Another switch didn’t work either. This was the ‘Alarm switch’, whose function was to alert the Operations Control Centre if water reached a critical level in the pit, so that manual intervention could be summoned. As a result, the control centre had no forewarning of the crisis, until water was already in the tunnel and a train stranded with its undercarriage and all its electrical systems in water.
We were extremely lucky no one was electrocuted. That’s how close we came to a fatal disaster.
It is still not known why the override switch and the alarm switch malfunctioned. The fact that sludge and debris were found at the bottom of the pit could be a factor.

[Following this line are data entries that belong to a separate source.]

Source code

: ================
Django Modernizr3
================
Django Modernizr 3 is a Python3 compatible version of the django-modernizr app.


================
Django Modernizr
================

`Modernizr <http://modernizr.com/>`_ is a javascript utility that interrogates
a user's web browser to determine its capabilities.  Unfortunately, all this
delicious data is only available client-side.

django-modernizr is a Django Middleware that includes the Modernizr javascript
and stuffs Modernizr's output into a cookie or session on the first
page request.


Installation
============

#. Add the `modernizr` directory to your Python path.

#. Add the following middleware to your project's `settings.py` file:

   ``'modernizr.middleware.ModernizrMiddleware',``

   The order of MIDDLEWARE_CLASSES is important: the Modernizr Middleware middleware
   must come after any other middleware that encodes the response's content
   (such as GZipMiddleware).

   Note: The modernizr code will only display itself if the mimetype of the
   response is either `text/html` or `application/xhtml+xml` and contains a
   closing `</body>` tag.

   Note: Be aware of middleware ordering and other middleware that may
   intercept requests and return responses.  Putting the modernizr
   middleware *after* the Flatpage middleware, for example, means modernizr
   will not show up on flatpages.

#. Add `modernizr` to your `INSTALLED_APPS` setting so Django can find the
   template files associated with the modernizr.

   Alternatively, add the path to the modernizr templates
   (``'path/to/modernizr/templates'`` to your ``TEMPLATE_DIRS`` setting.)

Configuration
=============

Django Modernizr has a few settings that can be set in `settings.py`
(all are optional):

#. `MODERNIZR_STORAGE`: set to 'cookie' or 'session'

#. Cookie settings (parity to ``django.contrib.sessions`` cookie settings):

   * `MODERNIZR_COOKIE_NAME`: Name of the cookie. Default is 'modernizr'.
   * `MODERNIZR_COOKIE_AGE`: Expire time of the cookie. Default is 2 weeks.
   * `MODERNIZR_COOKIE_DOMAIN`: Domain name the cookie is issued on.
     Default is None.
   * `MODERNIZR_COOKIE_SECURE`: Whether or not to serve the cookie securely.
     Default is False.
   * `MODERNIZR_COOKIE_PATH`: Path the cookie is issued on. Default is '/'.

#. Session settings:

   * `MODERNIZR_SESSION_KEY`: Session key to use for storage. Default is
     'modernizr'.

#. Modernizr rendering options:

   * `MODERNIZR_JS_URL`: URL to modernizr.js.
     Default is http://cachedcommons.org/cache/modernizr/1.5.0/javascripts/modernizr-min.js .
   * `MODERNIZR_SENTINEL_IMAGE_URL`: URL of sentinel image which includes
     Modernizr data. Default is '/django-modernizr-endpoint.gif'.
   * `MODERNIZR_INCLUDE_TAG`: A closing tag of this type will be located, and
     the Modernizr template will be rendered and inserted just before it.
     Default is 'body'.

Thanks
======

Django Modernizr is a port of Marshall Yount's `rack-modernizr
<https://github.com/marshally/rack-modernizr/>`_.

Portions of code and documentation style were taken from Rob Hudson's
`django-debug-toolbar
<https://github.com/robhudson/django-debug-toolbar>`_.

Nonetheless, the description from preliminary findings indicated a serious problem that could have been noticed weeks or months earlier, but was not. Two failures occurred, not one: the alarm switch and the override switch — which I presume were independent systems. Neglect has to be very severe for something like this to happen.
Christopher Tan also mentioned in his article an observation by transport minister Khaw Boon Wan. Failsafe systems are designed to have multiple independent parts, so that if one failed, the other parts can still take care of the problem. Redundancy gives a margin of security. Khaw said that two pumps — and they each had their own float switches — would be sufficient to empty the reservoir even in heavy rain, so design-wise that sounds right.
But then a brilliant engineer put in an override switch — just one override switch that can suppress all the pumps. “To have all three tied to one switch undermines this redundancy,” wrote Christoper Tan.
Amazingly, nobody seems to be asking what should be an obvious question. At the other tunnel openings in our MRT system, are they all designed the same way, with a single override switch able to suppress a whole bank of pumps? If so, then all it takes is for one switch to fail and none of the pumps will be activated. What do you think are the chances of this happening again?
* * * * *
Earlier, there were reports that a maintenance team was scheduled to check on the sump pit and pumps some days (or a week?) prior to the incident. The reports said that the maintenance team could not get track access, and so the routine inspection was rescheduled to 12 October. However, the flooding happened before that, on 7 October.
Firstly, I am always a little skeptical of such explanations. They sound a little too convenient, making it seem as if plans and intentions were good but “bad luck” got in the way. However the thing that stuck me about this explanation is not the matter of dates. It is that in order to reach the sump pit and the pumps, the maintenance crew had to go via track access. Why is that so? Why has it been designed this way? Why is there no separate entry into the pumps and sump pit to allow maintenance in the day when trains are running? And once again, is the design the same for all the other tunnel openings?
I hope the preliminary explanation from LTA won’t be the end of the matter. A proper commission of inquiry is warranted.